You bet he is! (Headline taken from December 16, 1977 edition of the Boca Raton News.)
Frank McHugh, 1977: “People think they really know me. I go along with it. It’s the guy who has no hair and a crutch and who says ‘I remember you when I was a kid,’ that kills me.”
Born May 23, 1898 in Homestead, Pennsylvania, Frank McHugh. For those who love the old records, here’s the McHugh family as captured on the 1900 US Census.
McHugh, 1959, on an early stage appearance cast as a villain: “That was my first and last attempt at doing a heavy. Since then, aside from occasional plays, I’ve never been anything other than Frank McHugh. I’m in the greatest movie casting rut of any actor in the business, simply because it’s always me up there on the screen, no pretense at anybody else. If the public wouldn’t accept me any other way, I figured why fight it? I’ve done all right without ever uttering a harsh line in a picture and I admit it doesn’t bother me at all.”
McHugh, 1964: “People don’t realize how fast we were turning them out, and how many of them have held up through the years. No, I don’t watch them on the Late Show because it depresses me to see old friends like Hugh Herbert and Edward S. Brophy who are gone now. Once in a while if it’s a personal favorite—maybe I’ll look.”
McHugh, 1967: “Mostly I wound up as the friend—dumb but loyal. I guess my dumb look was convincing.”
McHugh, 1977: “Nobody ever called me ‘John.’ It was almost always ‘Bugs,’ ‘Spud,’ ‘Droopy,’ or ‘Crash.’ Just once why couldn’t it have been ‘Charlie?’ Even in Three Men on a Horse, I was ‘Irwin’ and the New York actors gave it the Brooklyn pronunciation, and I became ‘Oy-win.'”
More McHugh ’77, on old movies on TV: “There they are—exactly as if it were that very day—their voices, their mannerisms. There’s Guy Kibbee, Walter Catlett, Hugh Herbert, Arthur Treacher, Joe E. Brown. All dead. It’s like a postmortem. That’s why I don’t look for them. It’s too sad.”

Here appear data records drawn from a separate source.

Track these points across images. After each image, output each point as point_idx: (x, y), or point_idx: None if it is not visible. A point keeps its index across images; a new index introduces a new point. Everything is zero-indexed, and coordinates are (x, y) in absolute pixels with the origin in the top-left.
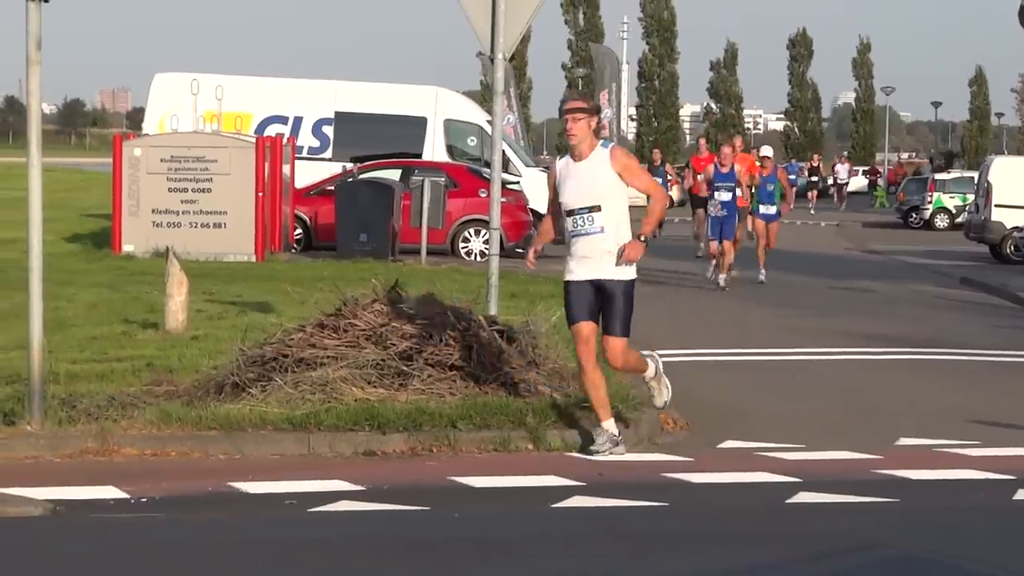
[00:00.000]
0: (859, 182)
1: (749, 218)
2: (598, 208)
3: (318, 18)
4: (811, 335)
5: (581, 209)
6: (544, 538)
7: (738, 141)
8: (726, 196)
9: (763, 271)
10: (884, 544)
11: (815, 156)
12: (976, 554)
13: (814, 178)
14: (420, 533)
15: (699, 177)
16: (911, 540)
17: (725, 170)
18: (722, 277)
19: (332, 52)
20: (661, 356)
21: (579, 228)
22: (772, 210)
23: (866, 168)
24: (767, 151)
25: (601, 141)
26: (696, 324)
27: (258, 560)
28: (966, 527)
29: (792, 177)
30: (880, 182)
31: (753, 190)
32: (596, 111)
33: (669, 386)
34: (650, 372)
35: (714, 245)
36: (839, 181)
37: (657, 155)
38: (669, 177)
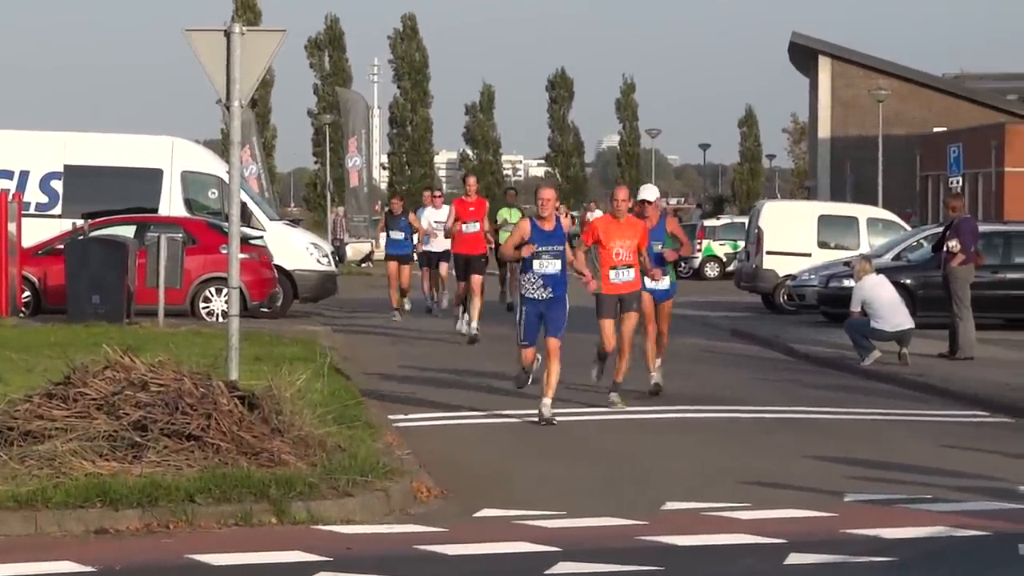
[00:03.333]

Below, Frank McHugh obituary as published in The Miami News, September 14, 1981, page 4A. Click to open original in new tab.
Frank McHugh makes appearances on the site—some small, some integral, all enjoyable—in reviews of Millie (1931), One Way Passage (1932), Blessed Event (1932), Stage Struck (1936), and (my favorite of this bunch for pure McHugh content) Snowed Under (1936).
Laura says
This is terrific, Cliff. Especially love the photo of McHugh with his family.
Best wishes,
Laura
Cliff Aliperti says
Thanks, Laura, glad you enjoyed it! My guess is that was originally in a movie magazine, maybe a newspaper. I tell you, it kills a lot of value to find stuff like that glued on the back of old photos, but sometimes it’s pretty neat too!